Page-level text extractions
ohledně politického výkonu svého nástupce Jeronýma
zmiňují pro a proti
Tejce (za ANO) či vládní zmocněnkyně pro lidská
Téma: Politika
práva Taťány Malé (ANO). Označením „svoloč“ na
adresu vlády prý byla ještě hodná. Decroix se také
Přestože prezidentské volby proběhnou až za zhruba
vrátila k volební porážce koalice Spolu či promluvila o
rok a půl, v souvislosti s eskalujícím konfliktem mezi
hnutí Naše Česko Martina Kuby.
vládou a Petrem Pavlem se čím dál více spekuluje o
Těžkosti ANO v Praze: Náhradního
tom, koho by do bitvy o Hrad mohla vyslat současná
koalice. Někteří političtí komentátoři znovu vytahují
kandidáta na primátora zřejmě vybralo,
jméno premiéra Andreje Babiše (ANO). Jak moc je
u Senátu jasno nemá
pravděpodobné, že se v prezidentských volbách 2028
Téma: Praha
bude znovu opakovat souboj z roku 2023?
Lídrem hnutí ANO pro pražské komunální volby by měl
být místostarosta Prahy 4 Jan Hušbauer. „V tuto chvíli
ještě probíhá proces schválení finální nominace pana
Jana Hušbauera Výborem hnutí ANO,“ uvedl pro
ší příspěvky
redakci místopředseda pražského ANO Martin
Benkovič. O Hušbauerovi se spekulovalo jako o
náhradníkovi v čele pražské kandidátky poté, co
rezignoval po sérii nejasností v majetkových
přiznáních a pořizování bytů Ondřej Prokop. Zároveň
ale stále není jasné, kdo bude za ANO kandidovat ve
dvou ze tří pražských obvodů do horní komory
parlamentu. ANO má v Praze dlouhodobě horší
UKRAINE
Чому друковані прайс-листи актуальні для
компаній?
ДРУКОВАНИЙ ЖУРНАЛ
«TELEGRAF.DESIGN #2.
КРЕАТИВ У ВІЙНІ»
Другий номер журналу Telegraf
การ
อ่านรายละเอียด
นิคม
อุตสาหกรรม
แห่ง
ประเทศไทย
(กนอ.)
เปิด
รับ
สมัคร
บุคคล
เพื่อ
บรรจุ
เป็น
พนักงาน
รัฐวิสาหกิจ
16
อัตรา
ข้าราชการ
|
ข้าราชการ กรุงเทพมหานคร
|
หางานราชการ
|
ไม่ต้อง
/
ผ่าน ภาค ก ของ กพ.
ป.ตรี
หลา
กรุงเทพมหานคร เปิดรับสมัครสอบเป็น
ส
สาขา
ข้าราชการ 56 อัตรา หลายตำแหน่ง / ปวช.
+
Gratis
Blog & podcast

* **EXERCISE OBJECTIVE**
When a line of the records has the word "volby", pick it out and copy it.

* **OUTPUT OF THE EXERCISE**
Přestože prezidentské volby proběhnou až za zhruba
Lídrem hnutí ANO pro pražské komunální volby by měl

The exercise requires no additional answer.